- _Aim of the exercise_
Print only the lines below, from the very first to the one containing "15: (1257, 106)", exactly as they stand. Do not print pictures.

-- Supplied data follows --

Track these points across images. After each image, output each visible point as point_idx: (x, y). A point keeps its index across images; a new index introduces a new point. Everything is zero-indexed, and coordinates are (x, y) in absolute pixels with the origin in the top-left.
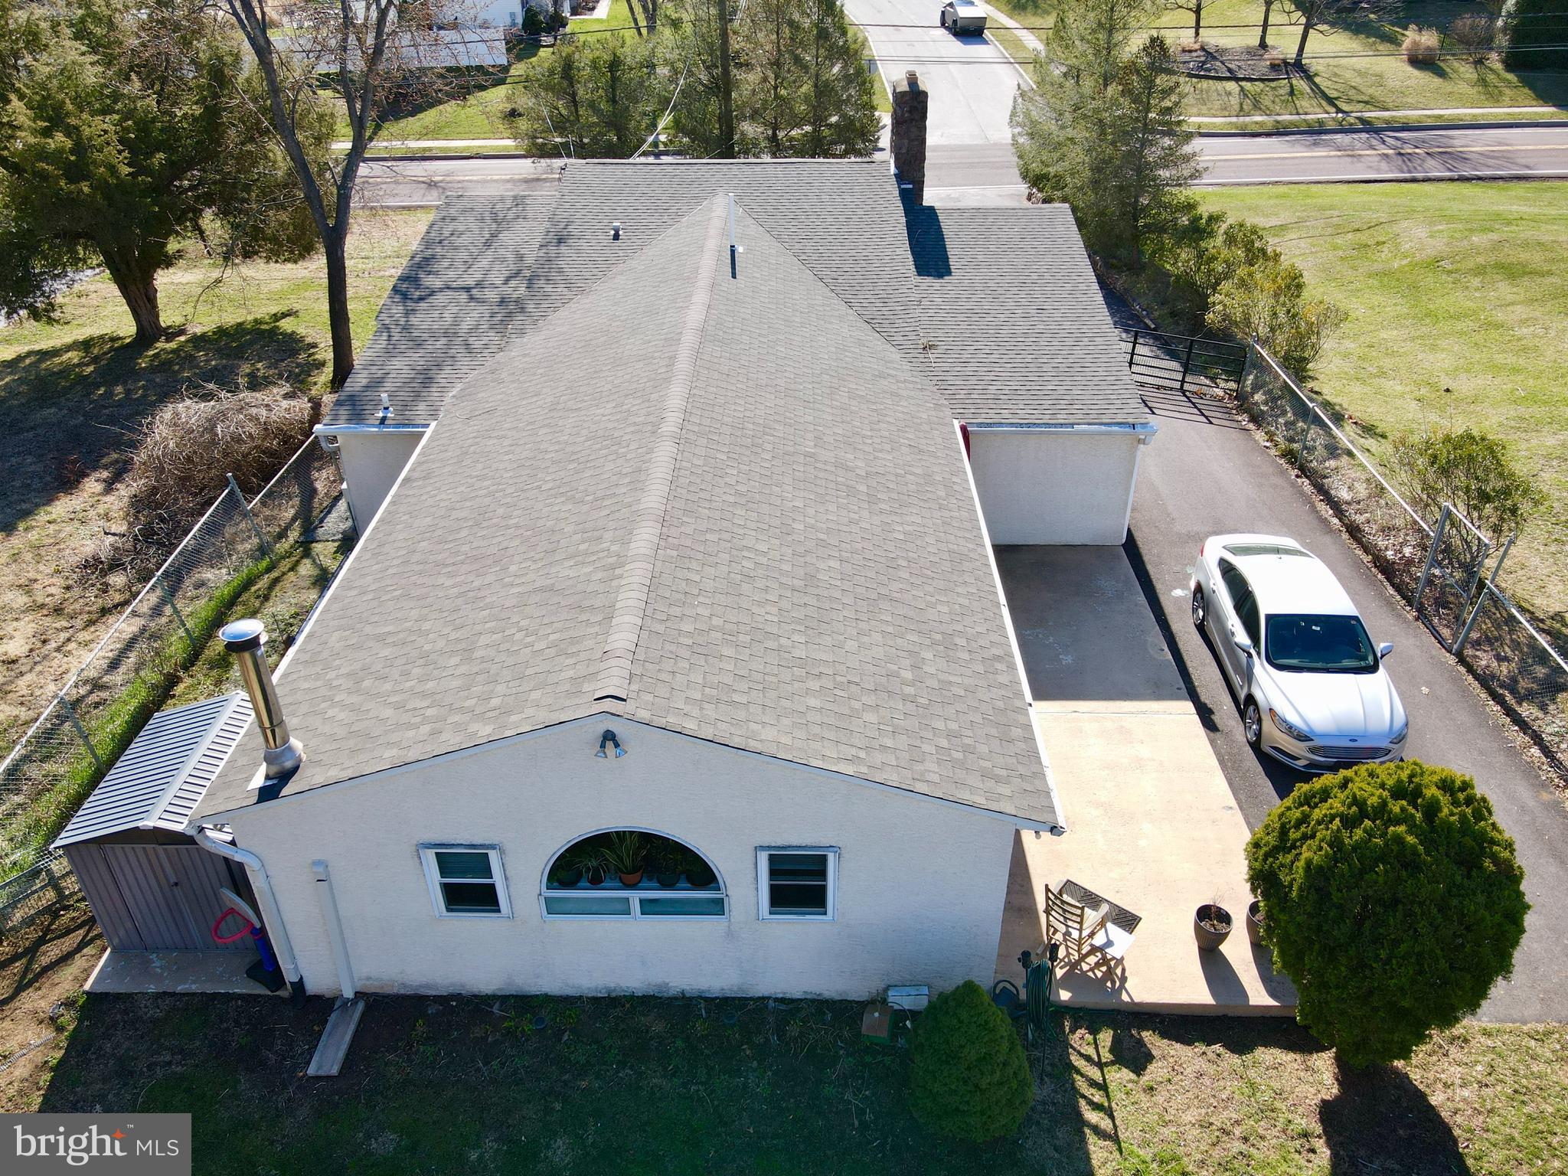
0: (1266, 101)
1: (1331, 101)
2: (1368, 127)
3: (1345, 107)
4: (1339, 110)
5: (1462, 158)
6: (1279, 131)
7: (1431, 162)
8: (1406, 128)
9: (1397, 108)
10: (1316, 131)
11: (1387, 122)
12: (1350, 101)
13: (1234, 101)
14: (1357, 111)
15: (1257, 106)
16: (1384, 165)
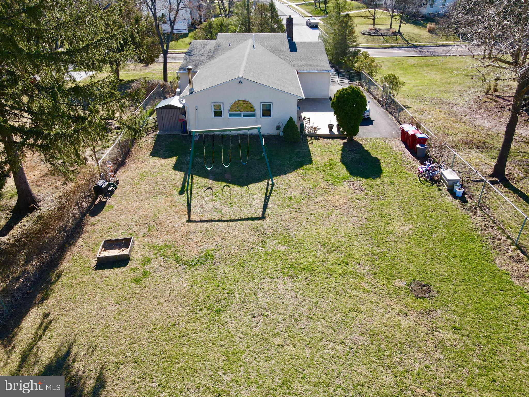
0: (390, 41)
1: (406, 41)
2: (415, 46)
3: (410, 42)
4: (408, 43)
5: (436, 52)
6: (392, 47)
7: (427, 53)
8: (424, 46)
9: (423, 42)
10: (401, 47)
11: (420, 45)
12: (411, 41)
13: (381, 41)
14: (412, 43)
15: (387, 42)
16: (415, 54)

-- Supplied data concluded --

- _Result of this task_
Track these points across images. After each image, output each visible point as point_idx: (x, y). A point keeps its index across images; a new index introduces a new point. Everything is zero-indexed, and coordinates are (x, y) in absolute pixels with the origin in the top-left.
0: (1266, 101)
1: (1331, 101)
2: (1368, 127)
3: (1345, 107)
4: (1339, 110)
5: (1462, 158)
6: (1279, 131)
7: (1431, 162)
8: (1406, 128)
9: (1397, 108)
10: (1316, 131)
11: (1387, 122)
12: (1350, 101)
13: (1234, 101)
14: (1357, 111)
15: (1257, 106)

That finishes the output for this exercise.